**RECORDS FOR PROCESSING:**
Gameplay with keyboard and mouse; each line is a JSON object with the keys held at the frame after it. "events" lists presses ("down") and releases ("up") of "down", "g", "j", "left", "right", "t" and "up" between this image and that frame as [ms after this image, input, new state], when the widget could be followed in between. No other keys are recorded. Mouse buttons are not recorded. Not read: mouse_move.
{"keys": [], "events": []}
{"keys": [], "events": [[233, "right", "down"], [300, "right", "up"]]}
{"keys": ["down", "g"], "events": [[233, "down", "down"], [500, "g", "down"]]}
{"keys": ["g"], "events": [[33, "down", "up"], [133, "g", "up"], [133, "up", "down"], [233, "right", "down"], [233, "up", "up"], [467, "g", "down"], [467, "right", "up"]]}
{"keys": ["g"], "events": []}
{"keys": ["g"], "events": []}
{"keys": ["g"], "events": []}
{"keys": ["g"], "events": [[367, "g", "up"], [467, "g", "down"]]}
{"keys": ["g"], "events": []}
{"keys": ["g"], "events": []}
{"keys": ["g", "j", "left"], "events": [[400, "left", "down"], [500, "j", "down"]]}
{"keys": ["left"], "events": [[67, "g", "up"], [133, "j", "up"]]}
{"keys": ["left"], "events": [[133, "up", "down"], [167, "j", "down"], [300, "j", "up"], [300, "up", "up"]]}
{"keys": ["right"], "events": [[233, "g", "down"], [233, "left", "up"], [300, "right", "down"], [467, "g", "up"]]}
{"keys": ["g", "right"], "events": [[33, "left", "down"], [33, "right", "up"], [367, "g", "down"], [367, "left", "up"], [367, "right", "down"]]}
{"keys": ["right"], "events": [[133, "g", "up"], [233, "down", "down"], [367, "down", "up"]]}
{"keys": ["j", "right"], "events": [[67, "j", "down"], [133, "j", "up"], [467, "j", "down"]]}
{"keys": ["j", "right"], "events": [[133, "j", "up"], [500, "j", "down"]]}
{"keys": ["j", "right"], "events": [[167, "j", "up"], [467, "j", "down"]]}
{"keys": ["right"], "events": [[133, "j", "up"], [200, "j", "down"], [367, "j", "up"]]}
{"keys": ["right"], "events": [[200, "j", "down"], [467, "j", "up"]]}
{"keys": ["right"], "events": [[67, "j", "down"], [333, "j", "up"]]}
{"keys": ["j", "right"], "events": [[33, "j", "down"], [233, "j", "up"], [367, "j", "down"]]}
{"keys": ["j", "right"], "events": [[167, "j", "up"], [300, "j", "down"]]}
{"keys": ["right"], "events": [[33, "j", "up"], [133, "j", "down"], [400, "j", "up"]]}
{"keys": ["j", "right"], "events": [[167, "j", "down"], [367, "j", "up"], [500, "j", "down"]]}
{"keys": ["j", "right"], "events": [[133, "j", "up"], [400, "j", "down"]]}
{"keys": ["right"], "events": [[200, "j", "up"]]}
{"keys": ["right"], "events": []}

**WHAT YOU ARE ASKED TO DO:** Lines from the entries that contain the string "left" are what must be copied.

**OUTPUT BELOW:**
Gameplay with keyboard and mouse; each line is a JSON object with the keys held at the frame after it. "events" lists presses ("down") and releases ("up") of "down", "g", "j", "left", "right", "t" and "up" between this image and that frame as [ms after this image, input, new state], when the widget could be followed in between. No other keys are recorded. Mouse buttons are not recorded. Not read: mouse_move.
{"keys": ["g", "j", "left"], "events": [[400, "left", "down"], [500, "j", "down"]]}
{"keys": ["left"], "events": [[67, "g", "up"], [133, "j", "up"]]}
{"keys": ["left"], "events": [[133, "up", "down"], [167, "j", "down"], [300, "j", "up"], [300, "up", "up"]]}
{"keys": ["right"], "events": [[233, "g", "down"], [233, "left", "up"], [300, "right", "down"], [467, "g", "up"]]}
{"keys": ["g", "right"], "events": [[33, "left", "down"], [33, "right", "up"], [367, "g", "down"], [367, "left", "up"], [367, "right", "down"]]}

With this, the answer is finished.